# Rear Cameras work great



## Luvtordrive (7 mo ago)

I’ve had my MYP for about a month and am still getting comfortable with the various camera views. Last night, I was backing out of a driveway at a home in a dark wooded area of Maryland. It was raining and there were other cars parked along side me. Using the cameras and the bumper distance alerts I was able to confidently back out without any issues. I was amazed how illuminating the main rear camera was in the pitch black night! 
Maybe not a feature needed often but was a great help this time.


----------



## garsh (Apr 4, 2016)

Tesla's camera system was designed for automated use - using it for other purposes (such as a back up camera and dashcam) are secondary benefits. Because of the original designed use, they are calibrated to provide good contrast in various lighting conditions, including very low light.

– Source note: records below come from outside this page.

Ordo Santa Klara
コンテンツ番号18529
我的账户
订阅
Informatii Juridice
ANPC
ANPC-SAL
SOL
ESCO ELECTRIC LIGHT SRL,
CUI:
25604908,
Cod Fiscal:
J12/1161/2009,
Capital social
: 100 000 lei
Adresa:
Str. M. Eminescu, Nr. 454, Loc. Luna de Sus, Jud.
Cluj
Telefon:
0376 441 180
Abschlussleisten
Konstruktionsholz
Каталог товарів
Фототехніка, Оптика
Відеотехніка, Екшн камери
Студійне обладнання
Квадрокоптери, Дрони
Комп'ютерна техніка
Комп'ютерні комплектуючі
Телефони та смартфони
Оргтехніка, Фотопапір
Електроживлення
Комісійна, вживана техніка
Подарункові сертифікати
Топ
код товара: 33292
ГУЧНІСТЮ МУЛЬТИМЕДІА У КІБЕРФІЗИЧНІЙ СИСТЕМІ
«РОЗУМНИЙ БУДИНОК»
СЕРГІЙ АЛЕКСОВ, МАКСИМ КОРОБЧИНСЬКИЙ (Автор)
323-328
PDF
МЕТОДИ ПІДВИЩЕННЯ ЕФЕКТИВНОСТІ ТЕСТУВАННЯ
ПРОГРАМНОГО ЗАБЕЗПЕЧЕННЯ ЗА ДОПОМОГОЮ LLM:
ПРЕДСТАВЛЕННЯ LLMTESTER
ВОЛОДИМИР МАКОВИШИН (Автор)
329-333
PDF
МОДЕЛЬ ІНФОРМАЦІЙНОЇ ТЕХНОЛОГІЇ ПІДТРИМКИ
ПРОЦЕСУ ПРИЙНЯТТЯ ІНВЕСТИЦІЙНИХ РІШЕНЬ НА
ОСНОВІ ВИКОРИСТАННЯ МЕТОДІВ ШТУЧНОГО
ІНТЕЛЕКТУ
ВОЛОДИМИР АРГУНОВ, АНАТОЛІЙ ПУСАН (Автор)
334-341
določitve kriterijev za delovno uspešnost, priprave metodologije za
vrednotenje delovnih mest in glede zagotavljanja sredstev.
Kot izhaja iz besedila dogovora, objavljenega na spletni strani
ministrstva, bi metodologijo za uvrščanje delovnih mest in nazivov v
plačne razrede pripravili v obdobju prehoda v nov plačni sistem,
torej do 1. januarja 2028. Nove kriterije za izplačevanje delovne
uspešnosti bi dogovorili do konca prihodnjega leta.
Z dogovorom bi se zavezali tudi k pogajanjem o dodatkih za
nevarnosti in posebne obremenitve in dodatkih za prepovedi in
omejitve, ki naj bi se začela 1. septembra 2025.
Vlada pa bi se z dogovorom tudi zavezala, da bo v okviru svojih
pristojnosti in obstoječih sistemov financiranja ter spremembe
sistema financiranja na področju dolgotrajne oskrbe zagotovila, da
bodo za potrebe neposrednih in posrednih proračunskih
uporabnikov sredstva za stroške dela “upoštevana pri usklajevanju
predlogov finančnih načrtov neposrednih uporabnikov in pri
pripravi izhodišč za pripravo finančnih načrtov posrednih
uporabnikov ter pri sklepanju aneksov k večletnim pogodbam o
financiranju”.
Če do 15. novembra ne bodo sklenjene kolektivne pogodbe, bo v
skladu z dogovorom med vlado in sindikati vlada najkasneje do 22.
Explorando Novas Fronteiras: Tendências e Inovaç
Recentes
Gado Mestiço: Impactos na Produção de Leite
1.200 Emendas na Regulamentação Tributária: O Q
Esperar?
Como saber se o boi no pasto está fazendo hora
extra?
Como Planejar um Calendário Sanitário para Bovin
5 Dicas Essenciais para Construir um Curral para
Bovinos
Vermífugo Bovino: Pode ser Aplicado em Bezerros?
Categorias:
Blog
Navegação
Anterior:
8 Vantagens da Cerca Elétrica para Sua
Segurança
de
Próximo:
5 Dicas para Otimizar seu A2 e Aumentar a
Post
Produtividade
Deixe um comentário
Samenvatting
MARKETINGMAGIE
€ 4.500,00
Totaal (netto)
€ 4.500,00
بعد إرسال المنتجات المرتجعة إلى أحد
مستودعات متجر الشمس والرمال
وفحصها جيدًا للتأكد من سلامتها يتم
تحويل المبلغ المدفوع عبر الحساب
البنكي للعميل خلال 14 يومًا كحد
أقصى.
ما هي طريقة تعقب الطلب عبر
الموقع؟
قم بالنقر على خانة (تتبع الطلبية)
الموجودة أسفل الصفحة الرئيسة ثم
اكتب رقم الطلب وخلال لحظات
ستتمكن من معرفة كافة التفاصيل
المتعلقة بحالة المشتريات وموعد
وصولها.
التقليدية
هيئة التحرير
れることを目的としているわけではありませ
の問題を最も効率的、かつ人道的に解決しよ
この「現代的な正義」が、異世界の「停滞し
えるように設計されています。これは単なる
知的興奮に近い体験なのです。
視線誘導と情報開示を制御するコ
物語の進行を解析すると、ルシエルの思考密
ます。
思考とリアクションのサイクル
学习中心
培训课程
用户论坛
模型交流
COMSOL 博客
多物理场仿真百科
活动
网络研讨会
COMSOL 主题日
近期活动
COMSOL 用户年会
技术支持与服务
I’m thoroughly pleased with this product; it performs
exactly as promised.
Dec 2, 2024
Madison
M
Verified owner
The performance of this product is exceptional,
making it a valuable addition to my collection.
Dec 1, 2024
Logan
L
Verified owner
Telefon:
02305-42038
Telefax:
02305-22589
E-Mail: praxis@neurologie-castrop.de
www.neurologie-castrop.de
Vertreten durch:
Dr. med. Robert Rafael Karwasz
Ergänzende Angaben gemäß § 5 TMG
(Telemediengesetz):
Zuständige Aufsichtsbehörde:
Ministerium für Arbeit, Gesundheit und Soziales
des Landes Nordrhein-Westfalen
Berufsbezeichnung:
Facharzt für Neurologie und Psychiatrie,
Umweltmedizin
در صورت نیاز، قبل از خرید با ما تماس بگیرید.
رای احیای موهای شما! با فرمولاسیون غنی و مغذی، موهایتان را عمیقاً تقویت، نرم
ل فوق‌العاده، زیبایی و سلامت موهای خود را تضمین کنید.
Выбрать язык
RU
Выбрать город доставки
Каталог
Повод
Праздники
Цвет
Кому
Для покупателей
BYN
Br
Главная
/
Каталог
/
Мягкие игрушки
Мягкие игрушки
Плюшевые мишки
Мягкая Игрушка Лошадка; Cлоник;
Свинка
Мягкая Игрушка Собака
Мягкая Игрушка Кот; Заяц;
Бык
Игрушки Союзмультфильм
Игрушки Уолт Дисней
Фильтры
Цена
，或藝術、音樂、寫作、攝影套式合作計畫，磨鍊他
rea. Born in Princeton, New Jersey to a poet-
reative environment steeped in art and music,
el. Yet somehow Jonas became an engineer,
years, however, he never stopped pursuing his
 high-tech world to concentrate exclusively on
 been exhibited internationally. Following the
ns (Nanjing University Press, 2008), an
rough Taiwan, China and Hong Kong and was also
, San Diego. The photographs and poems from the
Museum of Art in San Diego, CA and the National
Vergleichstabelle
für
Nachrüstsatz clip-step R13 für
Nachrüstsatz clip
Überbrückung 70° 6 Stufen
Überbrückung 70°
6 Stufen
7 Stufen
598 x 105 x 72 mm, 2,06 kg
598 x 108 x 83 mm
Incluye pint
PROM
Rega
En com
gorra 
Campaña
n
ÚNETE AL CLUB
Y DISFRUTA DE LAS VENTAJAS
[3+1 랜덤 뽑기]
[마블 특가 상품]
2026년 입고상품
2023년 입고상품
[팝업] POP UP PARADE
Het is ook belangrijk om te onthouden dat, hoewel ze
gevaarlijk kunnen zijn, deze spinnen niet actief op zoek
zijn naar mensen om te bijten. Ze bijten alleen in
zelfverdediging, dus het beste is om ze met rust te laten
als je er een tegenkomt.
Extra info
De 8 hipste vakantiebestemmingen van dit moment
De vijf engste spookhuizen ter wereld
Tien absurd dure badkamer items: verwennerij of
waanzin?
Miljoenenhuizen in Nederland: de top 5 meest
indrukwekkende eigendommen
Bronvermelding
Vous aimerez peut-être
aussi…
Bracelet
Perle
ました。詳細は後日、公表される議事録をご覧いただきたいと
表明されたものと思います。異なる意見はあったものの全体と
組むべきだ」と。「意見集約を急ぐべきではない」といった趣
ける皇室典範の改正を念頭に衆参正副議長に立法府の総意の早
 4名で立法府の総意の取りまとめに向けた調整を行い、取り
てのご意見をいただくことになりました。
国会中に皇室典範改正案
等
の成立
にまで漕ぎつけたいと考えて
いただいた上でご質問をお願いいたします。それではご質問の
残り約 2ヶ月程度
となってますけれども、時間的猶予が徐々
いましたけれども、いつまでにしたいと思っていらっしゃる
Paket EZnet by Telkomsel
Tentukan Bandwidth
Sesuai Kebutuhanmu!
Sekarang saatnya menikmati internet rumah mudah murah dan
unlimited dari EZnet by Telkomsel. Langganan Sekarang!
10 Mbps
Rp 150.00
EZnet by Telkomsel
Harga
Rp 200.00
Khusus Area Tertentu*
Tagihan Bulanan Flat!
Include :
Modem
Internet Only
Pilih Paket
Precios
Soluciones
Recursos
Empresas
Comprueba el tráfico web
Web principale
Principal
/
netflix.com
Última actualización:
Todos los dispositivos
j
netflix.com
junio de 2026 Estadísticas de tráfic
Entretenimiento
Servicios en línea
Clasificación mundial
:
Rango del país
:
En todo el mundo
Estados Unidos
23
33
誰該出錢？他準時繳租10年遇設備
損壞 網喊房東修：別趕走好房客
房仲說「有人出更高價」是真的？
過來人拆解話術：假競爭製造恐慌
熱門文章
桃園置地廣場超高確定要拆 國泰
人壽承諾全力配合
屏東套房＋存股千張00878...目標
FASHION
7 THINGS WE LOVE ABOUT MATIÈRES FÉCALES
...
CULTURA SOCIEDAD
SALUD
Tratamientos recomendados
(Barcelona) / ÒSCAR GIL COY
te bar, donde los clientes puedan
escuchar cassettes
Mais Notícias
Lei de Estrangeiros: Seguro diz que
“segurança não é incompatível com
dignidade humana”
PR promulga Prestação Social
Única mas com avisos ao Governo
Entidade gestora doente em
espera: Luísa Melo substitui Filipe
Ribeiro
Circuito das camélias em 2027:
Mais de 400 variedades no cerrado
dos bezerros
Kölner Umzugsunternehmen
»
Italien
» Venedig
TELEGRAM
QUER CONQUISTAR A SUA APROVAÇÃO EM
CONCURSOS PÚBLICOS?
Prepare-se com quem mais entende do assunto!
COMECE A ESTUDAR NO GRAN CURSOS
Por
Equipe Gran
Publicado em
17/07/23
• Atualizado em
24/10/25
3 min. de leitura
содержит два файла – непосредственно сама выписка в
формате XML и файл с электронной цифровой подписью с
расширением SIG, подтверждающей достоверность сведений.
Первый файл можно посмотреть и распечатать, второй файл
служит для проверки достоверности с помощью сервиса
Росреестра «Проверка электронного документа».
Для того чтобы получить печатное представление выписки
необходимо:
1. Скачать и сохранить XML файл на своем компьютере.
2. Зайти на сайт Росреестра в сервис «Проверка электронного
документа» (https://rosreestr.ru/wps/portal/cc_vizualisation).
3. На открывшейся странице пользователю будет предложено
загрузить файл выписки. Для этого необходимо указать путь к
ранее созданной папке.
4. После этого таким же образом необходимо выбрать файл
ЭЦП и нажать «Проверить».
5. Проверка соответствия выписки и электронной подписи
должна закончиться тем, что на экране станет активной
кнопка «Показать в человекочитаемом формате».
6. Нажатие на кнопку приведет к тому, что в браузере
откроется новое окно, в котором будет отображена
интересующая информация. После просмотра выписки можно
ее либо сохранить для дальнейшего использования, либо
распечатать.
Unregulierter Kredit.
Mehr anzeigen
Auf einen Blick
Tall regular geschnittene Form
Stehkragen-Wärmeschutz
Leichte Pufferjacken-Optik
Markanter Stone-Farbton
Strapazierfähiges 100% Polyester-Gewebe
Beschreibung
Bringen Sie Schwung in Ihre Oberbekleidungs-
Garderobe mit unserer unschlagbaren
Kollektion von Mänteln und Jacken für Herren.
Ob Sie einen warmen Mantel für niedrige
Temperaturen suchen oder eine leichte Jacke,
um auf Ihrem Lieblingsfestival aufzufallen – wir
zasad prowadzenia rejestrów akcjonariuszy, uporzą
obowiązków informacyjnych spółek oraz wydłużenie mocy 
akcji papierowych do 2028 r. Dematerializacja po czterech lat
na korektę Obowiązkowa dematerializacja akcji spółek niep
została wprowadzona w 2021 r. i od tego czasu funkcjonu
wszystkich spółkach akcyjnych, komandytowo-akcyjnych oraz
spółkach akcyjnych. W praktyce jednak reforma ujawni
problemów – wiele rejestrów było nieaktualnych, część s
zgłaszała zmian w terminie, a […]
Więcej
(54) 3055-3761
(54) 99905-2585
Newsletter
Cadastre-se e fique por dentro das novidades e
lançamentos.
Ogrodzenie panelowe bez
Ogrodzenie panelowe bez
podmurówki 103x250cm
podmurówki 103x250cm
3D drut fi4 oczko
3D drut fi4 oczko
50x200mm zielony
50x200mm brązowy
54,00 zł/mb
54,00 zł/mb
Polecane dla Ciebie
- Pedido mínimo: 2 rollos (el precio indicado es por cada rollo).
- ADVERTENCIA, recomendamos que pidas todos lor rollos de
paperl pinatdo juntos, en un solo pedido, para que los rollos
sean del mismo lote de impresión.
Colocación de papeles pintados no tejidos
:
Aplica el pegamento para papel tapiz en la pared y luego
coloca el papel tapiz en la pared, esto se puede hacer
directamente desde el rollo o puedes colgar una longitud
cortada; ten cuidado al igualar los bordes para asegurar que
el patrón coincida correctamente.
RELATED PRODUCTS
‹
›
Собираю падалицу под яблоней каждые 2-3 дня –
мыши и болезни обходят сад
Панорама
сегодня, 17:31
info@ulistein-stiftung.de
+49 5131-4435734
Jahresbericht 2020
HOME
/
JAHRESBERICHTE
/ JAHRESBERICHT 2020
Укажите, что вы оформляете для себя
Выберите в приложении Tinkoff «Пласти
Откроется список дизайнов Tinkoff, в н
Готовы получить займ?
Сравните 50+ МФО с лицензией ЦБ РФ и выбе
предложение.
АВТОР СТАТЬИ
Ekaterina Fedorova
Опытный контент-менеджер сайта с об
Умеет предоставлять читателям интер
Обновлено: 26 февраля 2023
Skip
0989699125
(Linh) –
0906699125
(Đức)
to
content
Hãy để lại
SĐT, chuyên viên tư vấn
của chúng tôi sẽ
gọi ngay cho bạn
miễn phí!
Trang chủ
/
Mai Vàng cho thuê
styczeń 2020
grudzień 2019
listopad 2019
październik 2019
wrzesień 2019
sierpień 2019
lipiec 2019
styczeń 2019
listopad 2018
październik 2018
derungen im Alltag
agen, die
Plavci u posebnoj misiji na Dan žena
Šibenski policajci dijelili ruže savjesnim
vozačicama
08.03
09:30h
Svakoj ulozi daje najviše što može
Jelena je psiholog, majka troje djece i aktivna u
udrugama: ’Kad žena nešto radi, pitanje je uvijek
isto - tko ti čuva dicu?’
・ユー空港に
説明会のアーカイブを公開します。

That also means that people will often complain about the colors looking "washed out" or just wrong in many circumstances. Red cars often look orange in dashcam recordings. Tesla has tweaked the display of the rear view camera to be closer to what humans would like to see, but the side view cameras (which you can turn on while watching the rear view) still seem to show the original, washed-out colors. But I'll take the washed-out look in exchange for the better contrast in most lighting conditions.


----------



## davefromoregon (3 mo ago)

Just a note from my experience, you need to not let your car get dirty so your cameras continue to work properly. our phantom breaking problem went away after we washed the car.


----------



## Klaus-rf (Mar 6, 2019)

davefromoregon said:


> our phanTom breaking problem went away after we washed the car.


 Interesting in your case but that is not the cause of PB. 

IOW your PB will be back.


----------



## davefromoregon (3 mo ago)

Klaus-rf said:


> Interesting in your case but that is not the cause of PB.
> 
> IOW your PB will be back.


I agree that if that is the cause, PB will definitely return. I called to tell tesla to tell them about it. The representative I spoke with confirmed that dirty sensors was a cause of PB that can be fixed by washing the car. However, we were on a long road trip. While driving across western Canada, the problem was occurring every 15-20 minutes. We ran it through the car wash and the problem disappeared.


----------



## Klaus-rf (Mar 6, 2019)

In my experience, if I have engaged the FSD, the "system" will run the wipers & washers (on a perfectly clean car!) every few minutes while still exhibiting the PB. The "self-cleaning" of the front cameras (windscreen) doesn't help.


----------